Pinsonat has his sample set at 60 percent white, 29 percent black and the rest as “other” within his sample of 500 respondents. But in the crosstabs under race, he has 298 whites, 145 blacks and 30 “others,” which adds up to 473 respondents. That would make blacks 31 percent of the sample rather than 29 percent, and that’s way too high a number without Barack Obama on the ballot.

All of which tells us that Edwards, at 47 percent, probably overpolls in Pinsonat’s survey.

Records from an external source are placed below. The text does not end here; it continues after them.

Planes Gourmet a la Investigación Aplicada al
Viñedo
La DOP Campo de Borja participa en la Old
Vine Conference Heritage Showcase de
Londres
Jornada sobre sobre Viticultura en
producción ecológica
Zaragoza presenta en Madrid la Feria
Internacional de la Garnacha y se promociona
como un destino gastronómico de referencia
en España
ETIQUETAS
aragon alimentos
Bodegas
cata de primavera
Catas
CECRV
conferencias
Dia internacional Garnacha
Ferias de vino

But nobody should look at this poll from a Republican perspective and be satisfied. Abraham ought to be in the 30’s right now and Rispone ought to be in the 20’s, and neither one has really hit his stride. The poll has Edwards at 54-39 on approval, while Abraham is 41-41 and Rispone is underwater at 37-43. Yes, it’s a great bet that when President Trump comes down for the runoff and the GOP unites behind one candidate this race will start to look more like you would expect in a red state, but it still looks like there’s a lot of work to do.

So nobody ought to be happy.

That includes Edwards. He might look at this poll and think he’s poised to win in the primary, but if he can’t translate 54 percent approval to 50 percent electoral support that’s an indication that approval number is awfully lukewarm and Louisiana can take him or leave him, so one good political hit could finish him off.